One of the reasons why so many individuals die from fentanyl abuse is because it can be up to 50 times stronger than heroin. As with most opiates, the long-term effects of fentanyl are dependence, tolerance, and addiction.
Oxycodone (OxyContin®, Percodan®, Percocet®, and others)
Another commonly-abused painkiller is oxycodone, which is a synthetic opioid. It’s very common for drug users to crush and snort oxycodone. The brand names for oxycodone are Percocet, Percodan, OxyContin, and Tylox.
Common street names for oxycodone are percs, hillbilly heroin, oxycet, and oxycotton.

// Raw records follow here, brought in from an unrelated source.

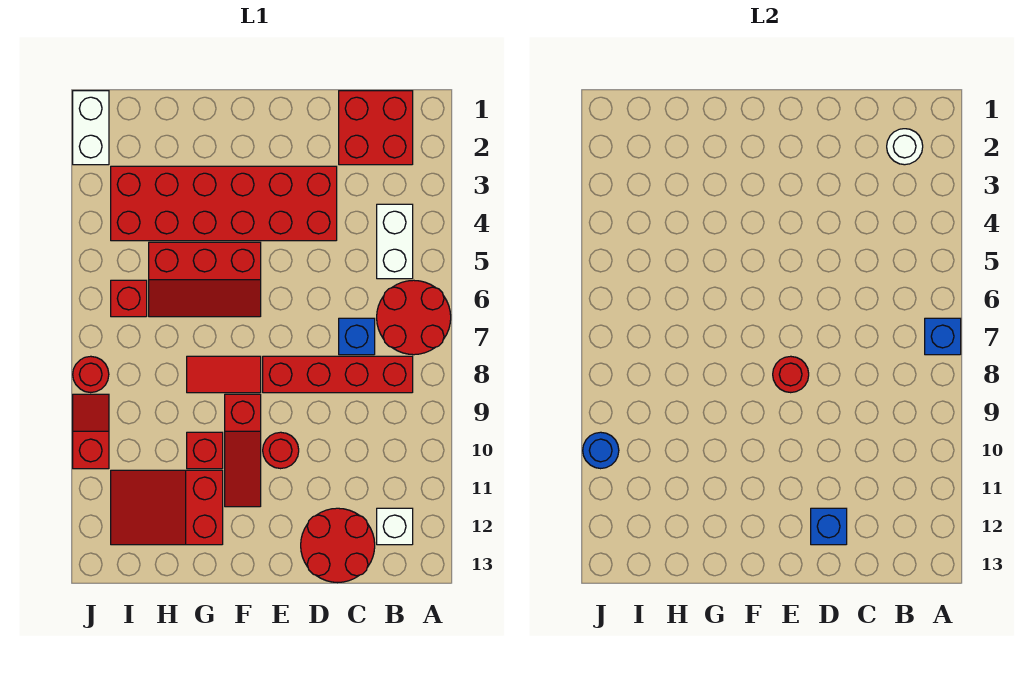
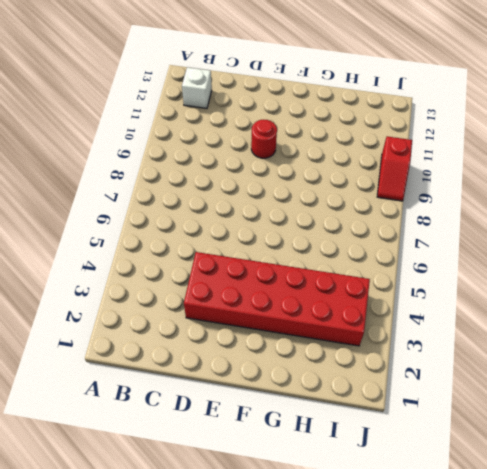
none -> red round brick A6:B7 level 1
none -> red brick B1:C2 level 1
none -> white brick B4:B5 level 1

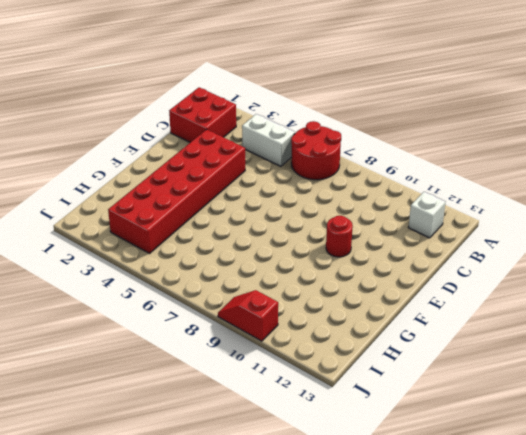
none -> red brick B8:E8 level 1
none -> blue brick C7 level 1
none -> red round brick C12:D13 level 1

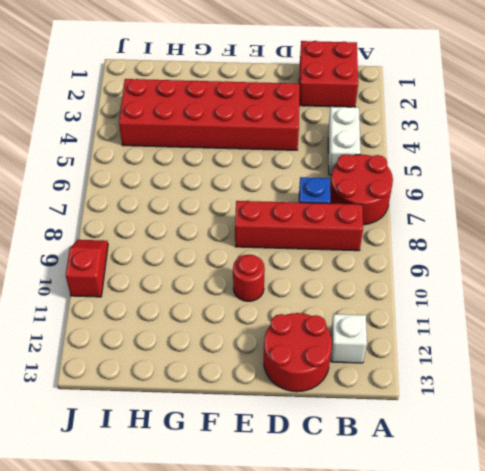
none -> red slope F5:H6 level 1 top 5
none -> red tile F8:G8 level 1
none -> red slope F9:F11 level 1 top 9

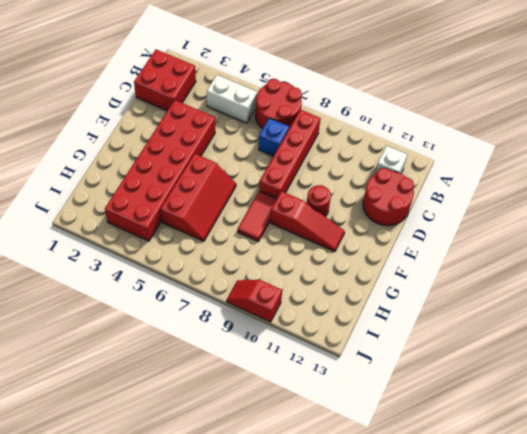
none -> red brick G10 level 1
none -> red slope G11:I12 level 1 top G
none -> red brick I6 level 1

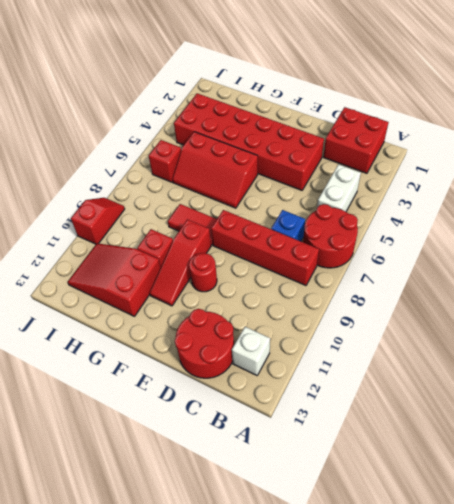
none -> white brick J1:J2 level 1
none -> red round brick J8 level 1
none -> blue brick A7 level 2

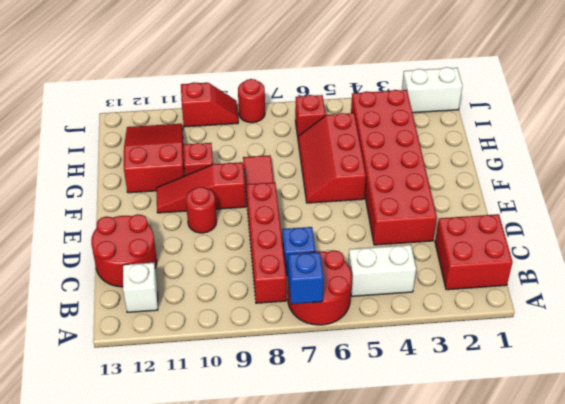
none -> white round brick B2 level 2
none -> blue brick D12 level 2
none -> red round brick E8 level 2

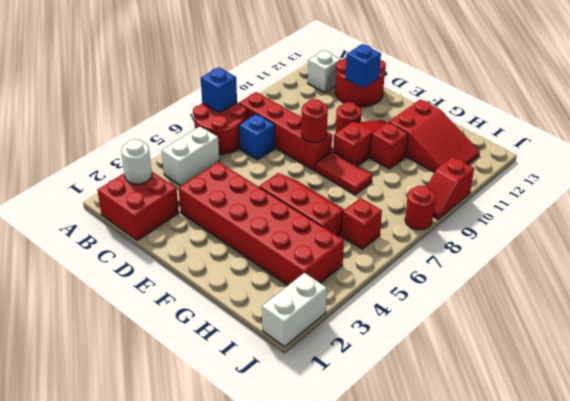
none -> blue round brick J10 level 2

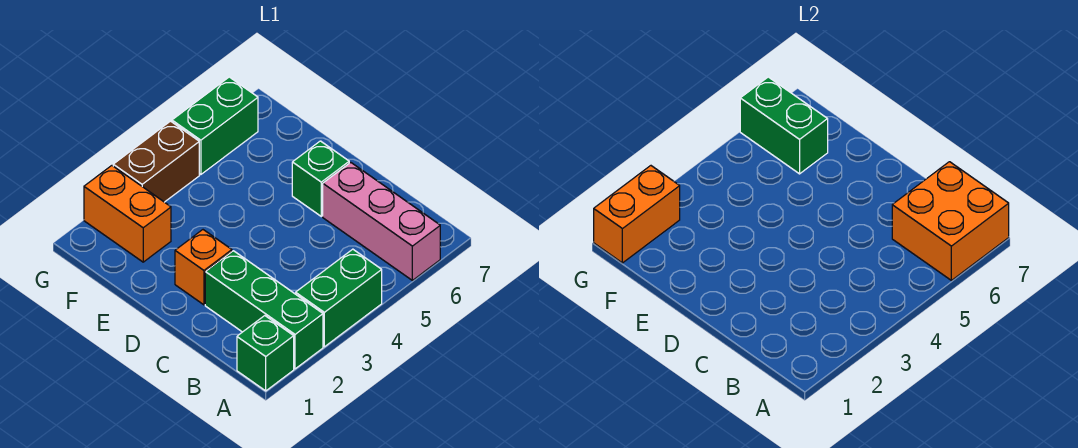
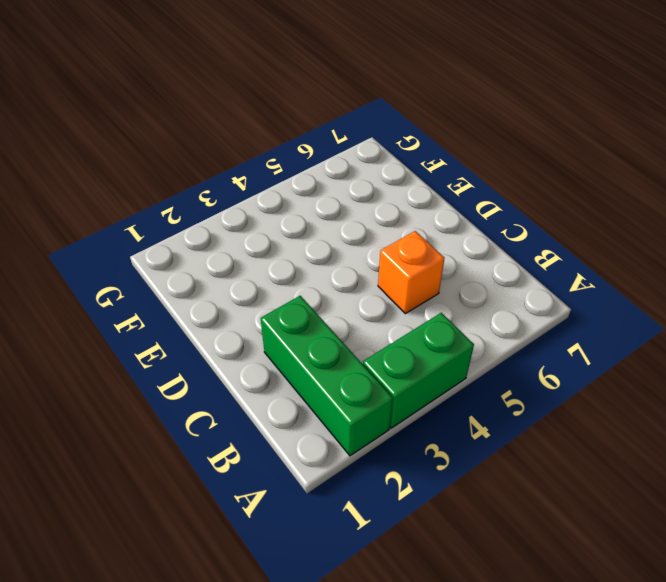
orange brick C5 level 1 -> orange brick D2 level 1
none -> green brick A1 level 1
none -> pink brick A6:C6 level 1
none -> green brick D6 level 1

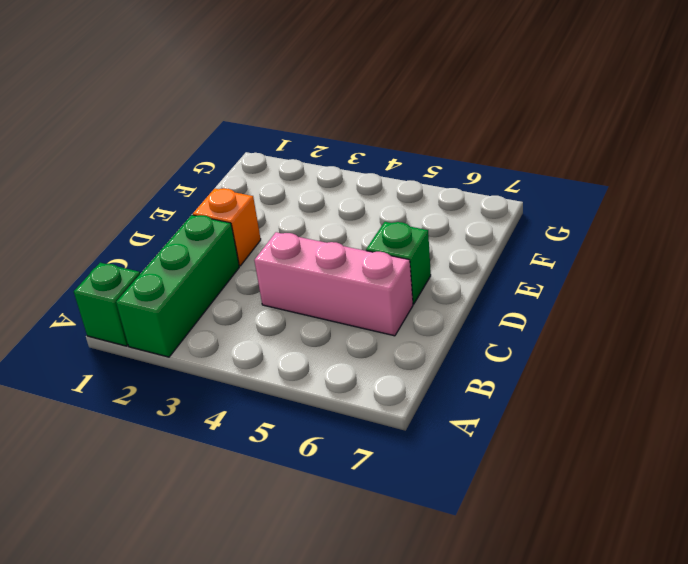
pink brick C4:C6 level 1 -> pink brick A6:C6 level 1
none -> green brick A3:A4 level 1
none -> orange brick F2:G2 level 1
none -> brown brick G3:G4 level 1

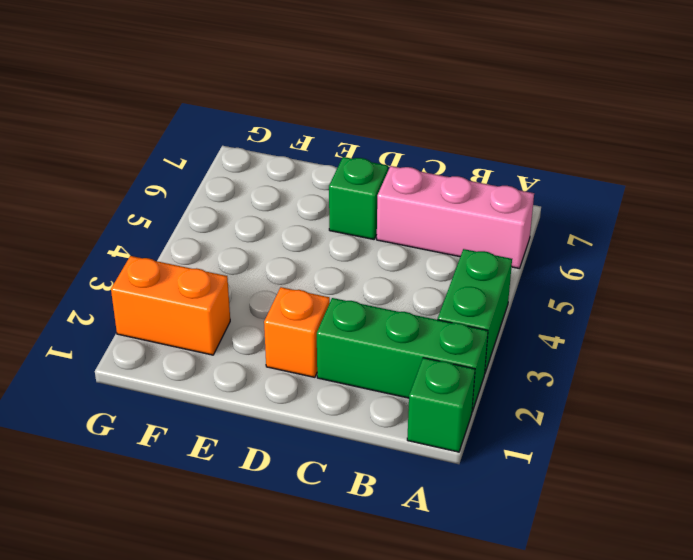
none -> brown brick G3:G4 level 1
none -> green brick G5:G6 level 1
none -> orange brick A6:B7 level 2

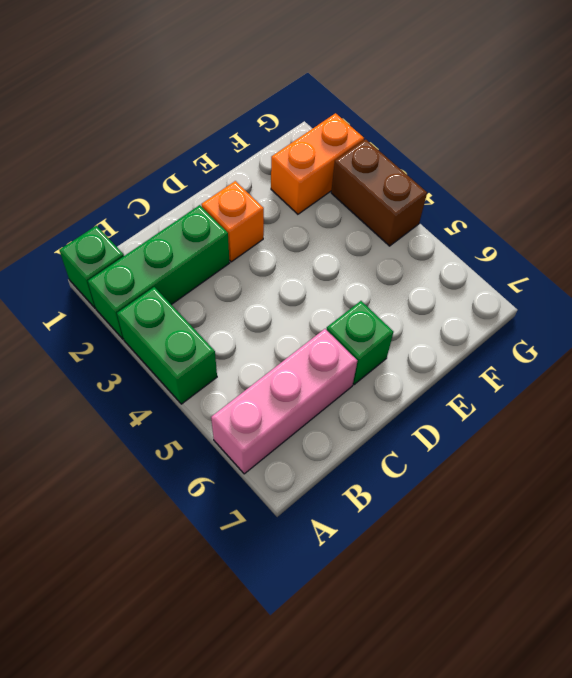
none -> green brick G5:G6 level 1
none -> orange brick A6:B7 level 2
none -> green brick F6:G6 level 2

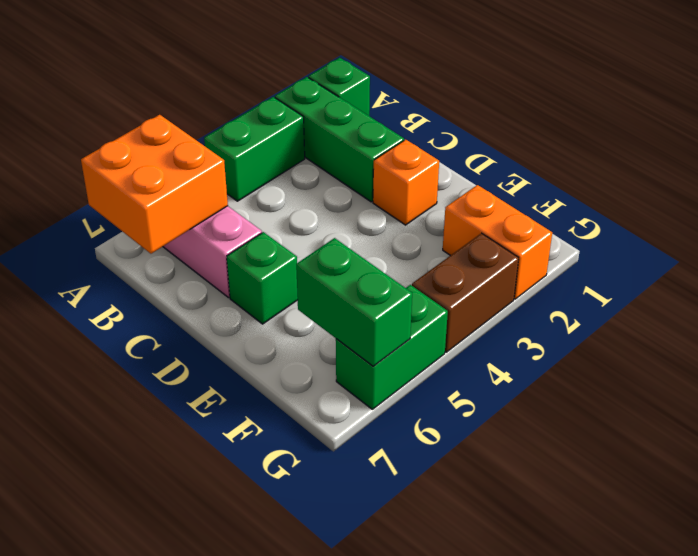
none -> orange brick G1:G2 level 2

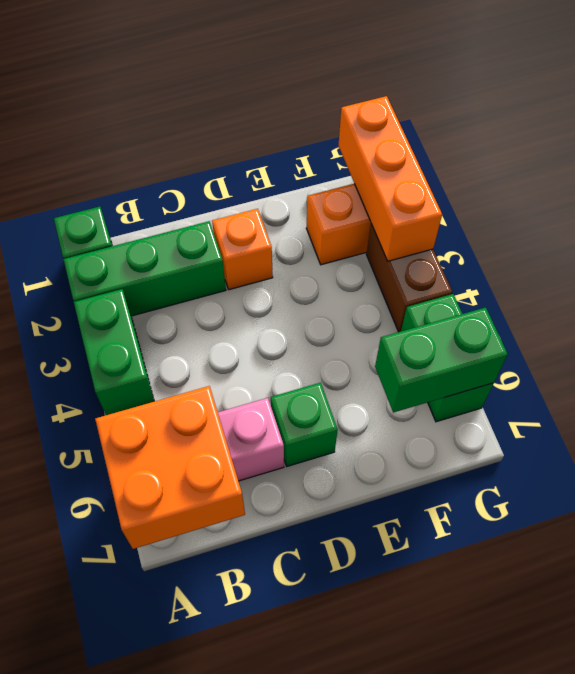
orange brick G1:G3 level 2 -> orange brick G1:G2 level 2

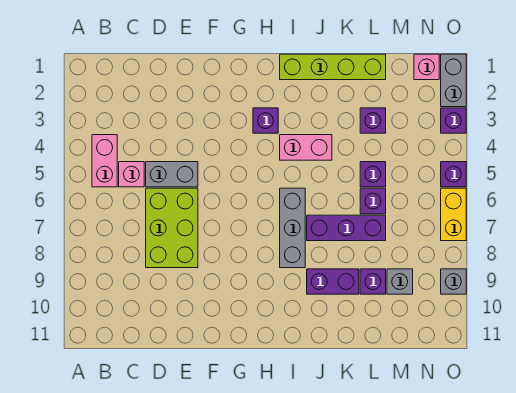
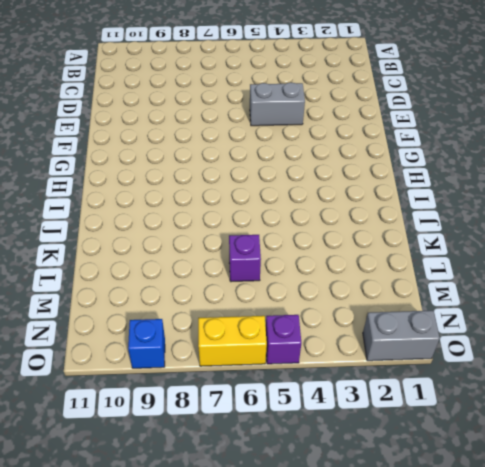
grey brick E4:E5 level 1 -> grey brick D5:E5 level 1
blue brick O9 level 1 -> grey brick O9 level 1
none -> pink brick B4:B5 level 1
none -> pink brick C5 level 1
none -> lime brick D6:E8 level 1

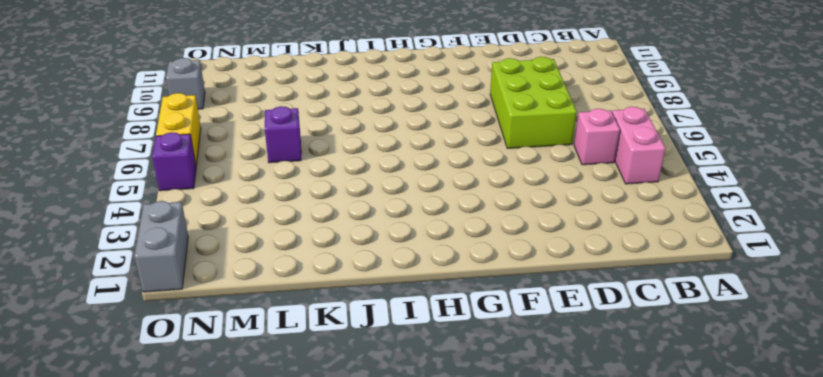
none -> grey brick D5:E5 level 1
none -> purple brick H3 level 1
none -> lime brick I1:L1 level 1

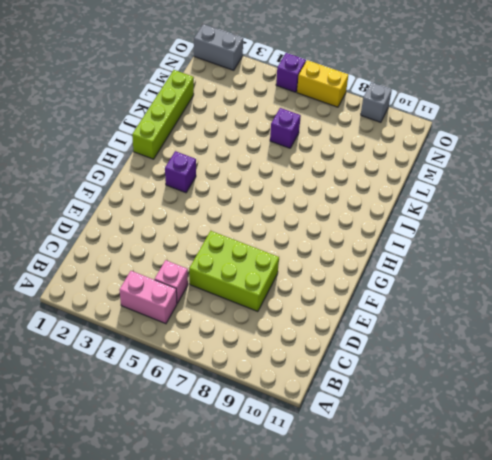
none -> grey brick D5:E5 level 1
none -> pink brick I4:J4 level 1
none -> grey brick I6:I8 level 1

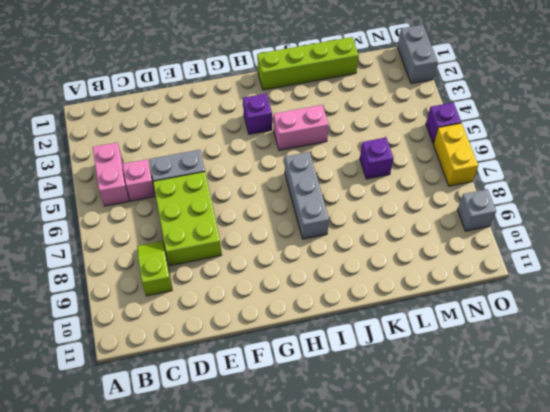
lime slope C8:C9 level 1 top 9 -> none
none -> purple brick J7:L7 level 1
none -> purple brick J9:K9 level 1
none -> purple brick L3 level 1

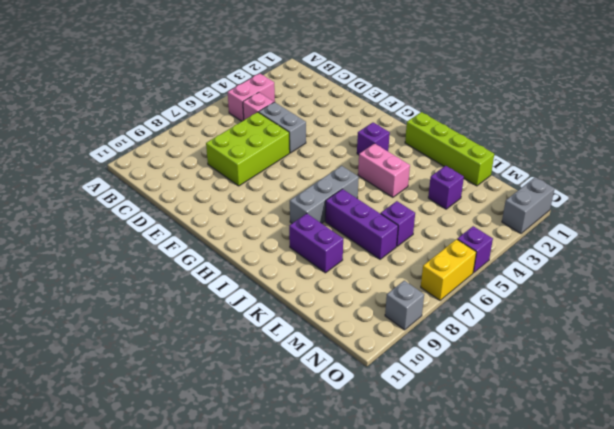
none -> purple brick L5 level 1
none -> purple brick L9 level 1
none -> grey brick M9 level 1

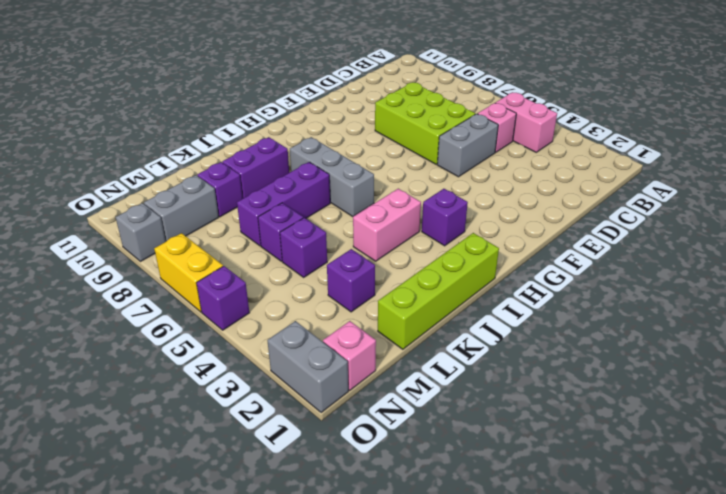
grey brick M9:N9 level 1 -> grey brick M9 level 1
none -> purple brick O3 level 1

As with virtually all other opiates, the long-term effects of abusing oxycodone are very dangerous.
More Information on Prescription Opioids
- Codeine (various brand names)
- Fentanyl (Actiq®, Duragesic®, Sublimaze®)
- Hydrocodone or dihydrocodeinone (Vicodin®, Norco®, Zohydro®, and others)
- Hydromorphone (Dilaudid®)
- Meperidine (Demerol®)
- Methadone (Dolophine®, Methadose®)
- Morphine (Duramorph®, MS Contin®)
- Oxycodone (OxyContin®, Percodan®, Percocet®, and others)
- Oxymorphone (Opana®)
Anyone who is addicted to painkillers should seek inpatient treatment. When compared with other forms of treatment, inpatient treatment offers several advantages.
Inpatient treatment is preferred because it offers constant support, structure, positive influences, supervision, great therapy and tools needed for recovery. Many other forms of treatment fail because they lack these benefits.